Source: https://www.quora.com/search?q=car+insurance
Follow topics relevant to your industry and you can build yourself a powerful news feed of relevant questions being asked and answered. You can use this to spot weaknesses in competitors' products, to address perceived weaknesses in your own and to know what content you need to publish for eventual sharing with leads on a one-on-one basis.
2. Import and Organize Your Leads
Unless you plan to type each email address and phone number into your customer relationship management (CRM) system, you're going to need to use automation tools in come capacity. Organizing and prioritizing your leads is simple to automate without affecting the personal relationships that'll drive any eventual sale.
Not every email address that you capture via landing pages is truly sales-qualified, so segmenting and scoring are critical, allowing your sales team to concentrate on the most likely potential customers.
Lead import tip for advanced social sellers: Use IFTTT with Twitter search and spreadsheets to log the most relevant chatter.
Twitter conversations are, as a whole, posted for everyone to see, and it's also generally acceptable for users to chime in on discussions, even those being conducted among strangers. It's this functionality and culture that makes Twitter so great for social selling. By tracking and responding to these conversations, you can easily offer your help to Twitter users who are unhappy with your competitors' products.

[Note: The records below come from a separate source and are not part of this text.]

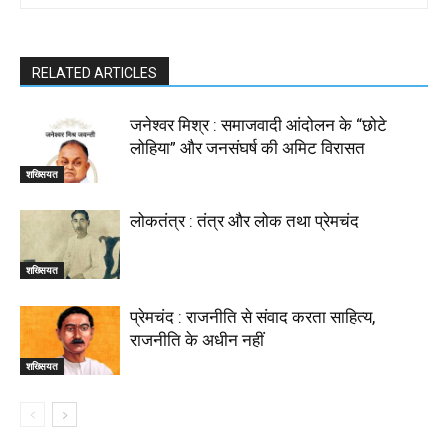
RELATED ARTICLES
जनेश्वर मिश्र : समाजवादी आंदोलन के “छोटे
लोहिया” और जनसंघर्ष की अमिट विरासत
शख्सियत
लोकतंत्र : तंत्र और लोक तथा प्रेमचंद
शख्सियत
प्रेमचंद : राजनीति से संवाद करता साहित्य,
राजनीति के अधीन नहीं
शख्सियत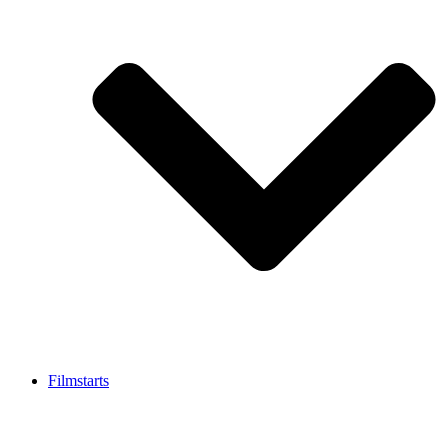
Filmstarts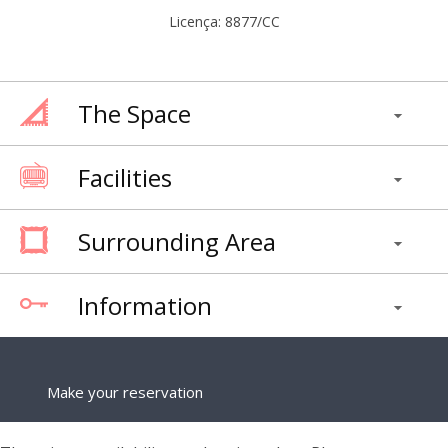
Licença: 8877/CC
The Space
Facilities
Surrounding Area
Information
Make your reservation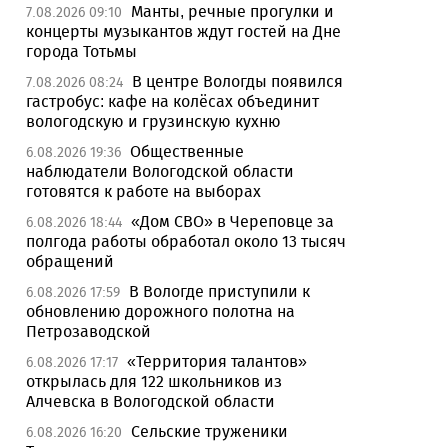
Манты, речные прогулки и
7.08.2026 09:10
концерты музыкантов ждут гостей на Дне
города Тотьмы
В центре Вологды появился
7.08.2026 08:24
гастробус: кафе на колёсах объединит
вологодскую и грузинскую кухню
Общественные
6.08.2026 19:36
наблюдатели Вологодской области
готовятся к работе на выборах
«Дом СВО» в Череповце за
6.08.2026 18:44
полгода работы обработал около 13 тысяч
обращений
В Вологде приступили к
6.08.2026 17:59
обновлению дорожного полотна на
Петрозаводской
«Территория талантов»
6.08.2026 17:17
открылась для 122 школьников из
Алчевска в Вологодской области
Сельские труженики
6.08.2026 16:20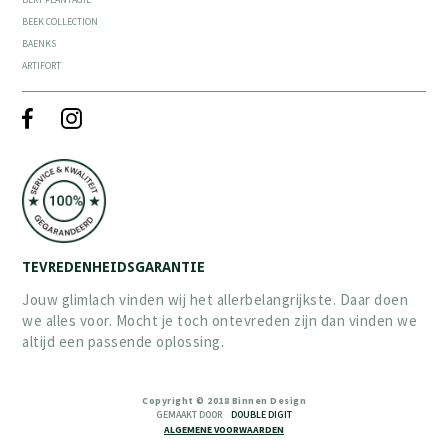
BEEK COLLECTION
BAENKS
ARTIFORT
TEVREDENHEIDSGARANTIE
Jouw glimlach vinden wij het allerbelangrijkste. Daar doen
we alles voor. Mocht je toch ontevreden zijn dan vinden we
altijd een passende oplossing.
Copyright © 2018 Binnen Design
GEMAAKT DOOR
DOUBLE DIGIT
ALGEMENE VOORWAARDEN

Just plug your competitors' Twitter handles and product names into Twitter's advanced search, and up will pop a listing of all the unhappy campers.
You can even save time and automate this process by setting up queries in IFTTT, which will then deliver all your results to a spreadsheet in your Google Drive account.
Source: https://ifttt.com
Your sales team can then use the spreadsheet data to contact individual Twitter users.

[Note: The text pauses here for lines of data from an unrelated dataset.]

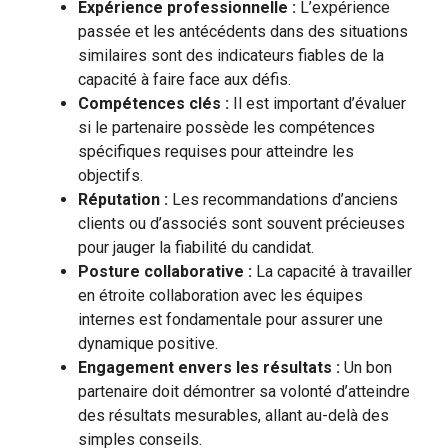
Expérience professionnelle :
L’expérience
passée et les antécédents dans des situations
similaires sont des indicateurs fiables de la
capacité à faire face aux défis.
Compétences clés :
Il est important d’évaluer
si le partenaire possède les compétences
spécifiques requises pour atteindre les
objectifs.
Réputation :
Les recommandations d’anciens
clients ou d’associés sont souvent précieuses
pour jauger la fiabilité du candidat.
Posture collaborative :
La capacité à travailler
en étroite collaboration avec les équipes
internes est fondamentale pour assurer une
dynamique positive.
Engagement envers les résultats :
Un bon
partenaire doit démontrer sa volonté d’atteindre
des résultats mesurables, allant au-delà des
simples conseils.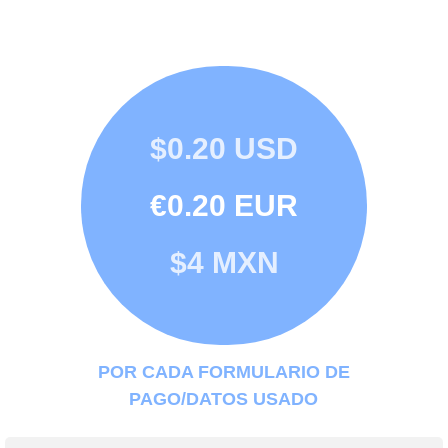
$0.20 USD
€0.20 EUR
$4 MXN
POR CADA FORMULARIO DE
PAGO/DATOS USADO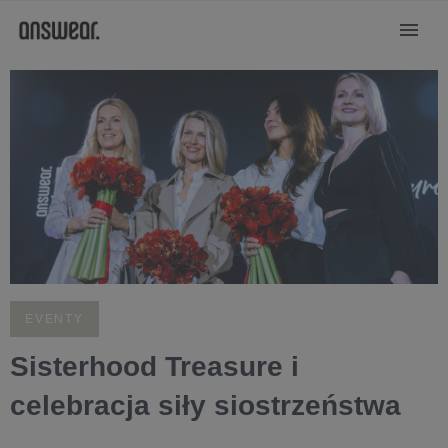
EVENTY
Sisterhood Treasure i
celebracja siły siostrzeństwa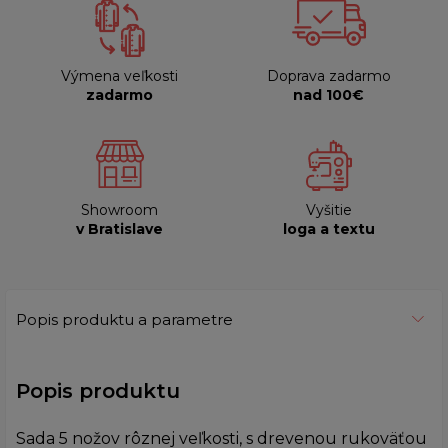
Výmena veľkosti
Doprava zadarmo
zadarmo
nad 100€
Showroom
Vyšitie
v Bratislave
loga a textu
Popis produktu a parametre
Popis produktu
Sada 5 nožov rôznej veľkosti, s drevenou rukoväťou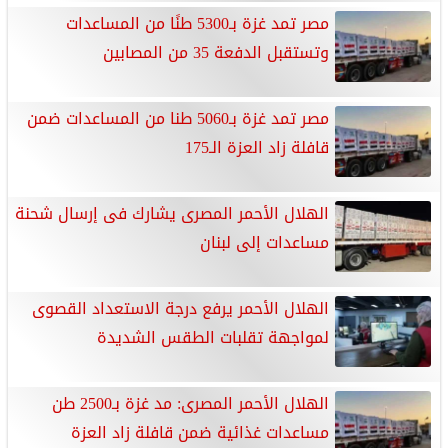
مصر تمد غزة بـ5300 طنًا من المساعدات
وتستقبل الدفعة 35 من المصابين
مصر تمد غزة بـ5060 طنا من المساعدات ضمن
قافلة زاد العزة الـ175
الهلال الأحمر المصرى يشارك فى إرسال شحنة
مساعدات إلى لبنان
الهلال الأحمر يرفع درجة الاستعداد القصوى
لمواجهة تقلبات الطقس الشديدة
الهلال الأحمر المصرى: مد غزة بـ2500 طن
مساعدات غذائية ضمن قافلة زاد العزة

3. Build Relationships Gradually
No one wants to receive a pitch from a stranger - it's nurturing leads that drives sales.

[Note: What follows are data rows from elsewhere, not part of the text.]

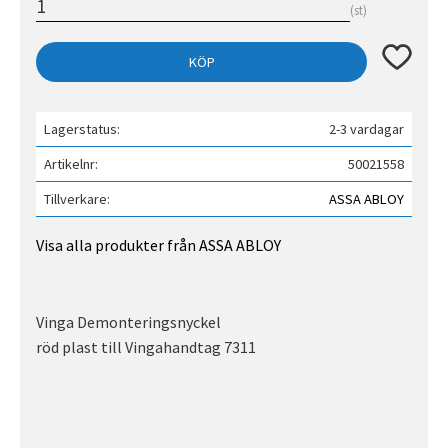
st
Lägg till 
KÖP
Lagerstatus
2-3 vardagar
Artikelnr
50021558
Tillverkare
ASSA ABLOY
Visa alla produkter från ASSA ABLOY
Vinga Demonteringsnyckel
röd plast till Vingahandtag 7311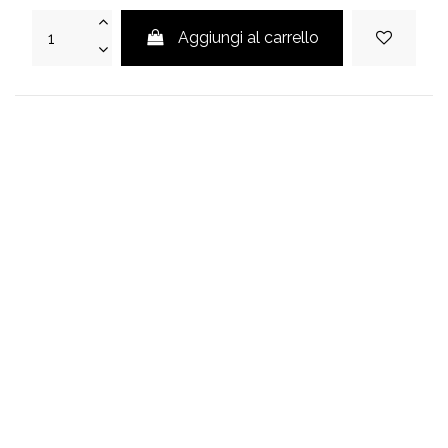
Aggiungi al carrello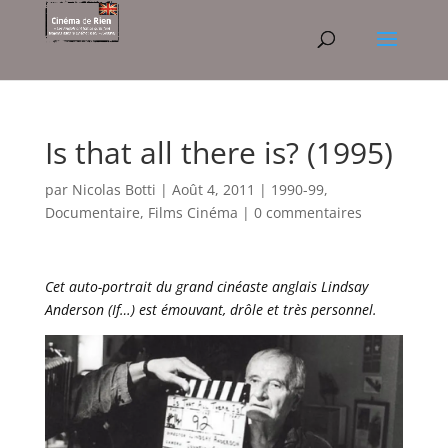
Is that all there is? (1995)
par
Nicolas Botti
|
Août 4, 2011
|
1990-99
,
Documentaire
,
Films Cinéma
|
0 commentaires
Cet auto-portrait du grand cinéaste anglais Lindsay
Anderson (If…) est émouvant, drôle et très personnel.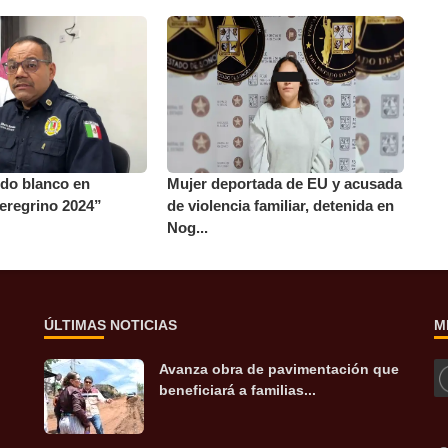
ldo blanco en
Mujer deportada de EU y acusada
eregrino 2024”
de violencia familiar, detenida en
Nog...
ÚLTIMAS NOTICIAS
M
Avanza obra de pavimentación que
beneficiará a familias...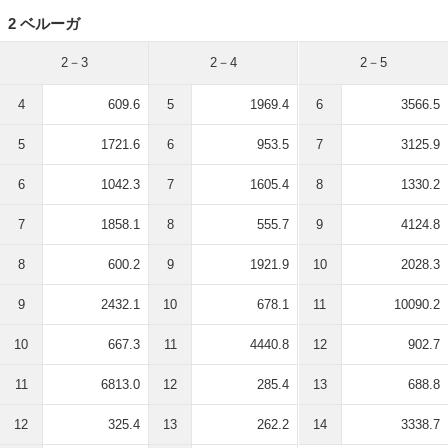
2 ベルーガ
2－3
2－4
2－5
4
609.6
5
1969.4
6
3566.5
5
1721.6
6
953.5
7
3125.9
6
1042.3
7
1605.4
8
1330.2
7
1858.1
8
555.7
9
4124.8
8
600.2
9
1921.9
10
2028.3
9
2432.1
10
678.1
11
10090.2
10
667.3
11
4440.8
12
902.7
11
6813.0
12
285.4
13
688.8
12
325.4
13
262.2
14
3338.7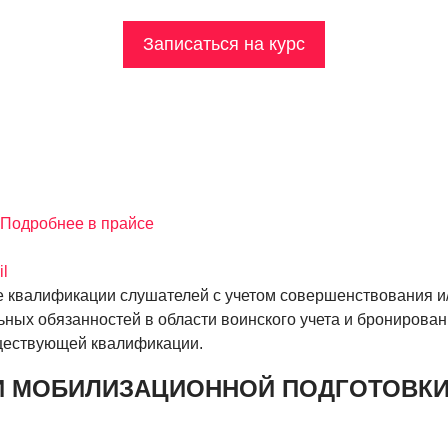
Записаться на курс
Подробнее в прайсе
il
квалификации слушателей с учетом совершенствования и/
ых обязанностей в области воинского учета и бронирован
уществующей квалификации.
И МОБИЛИЗАЦИОННОЙ ПОДГОТОВКИ,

A study from DemandGen found that B2B lead nurturing increases sales conversions by 20% - people want to buy from sources they are familiar with and trust. You can establish trust by sharing your specialized knowledge and giving advice freely. Sharing links to others' relevant content likewise raises positive perceptions of your brand and expertise. Share what you know.
Being an expert can only help sales when people can see the extent of your knowledge and how much you are keen on using it to help them. There are even tools like HubSpot's drip campaigns, Nurture and GetResponse's autoresponders that can email sequences of relevant links to leads over time. These content drips go out according to scoring rules and recipient action triggers that you set up, giving an almost personalized user experience.
Nurturing tip for advanced social sellers: Use Leadfeeder to know more about your website's anonymous visitors.
If someone's found your website and thinks it might be useful, then he or she could be a lead you'd do well to reach out to. However, unless they leave their contact details on a form, you have no way of knowing who they are and how to reach them.
Leadfeeder is a tool that tells you the pages that each prospect has visited, as well as giving you the name of the company they work for and their contact details.
Source: https://www.leadfeeder.com/
When you nurture leads with their browsing patterns in mind, you can identify what aspects of your product they care about most, and how sales-ready a prospect is. Setting up Leadfeeder is as simple as registering and granting the program access your Google Analytics account.
Making the Sale
Social tools make it easier to engage with large numbers of leads who are in varying stages of researching their purchase. Every company can make more sales when social selling techniques and tools are used to their full potential.
Making the sale is obviously your ultimate objective, but it's a long and winding road to build your brand equity and one-on-one relationships before each prospect is ready to hear a pitch. Social tools make that journey easier, and make it possible to convert many more prospects into customers.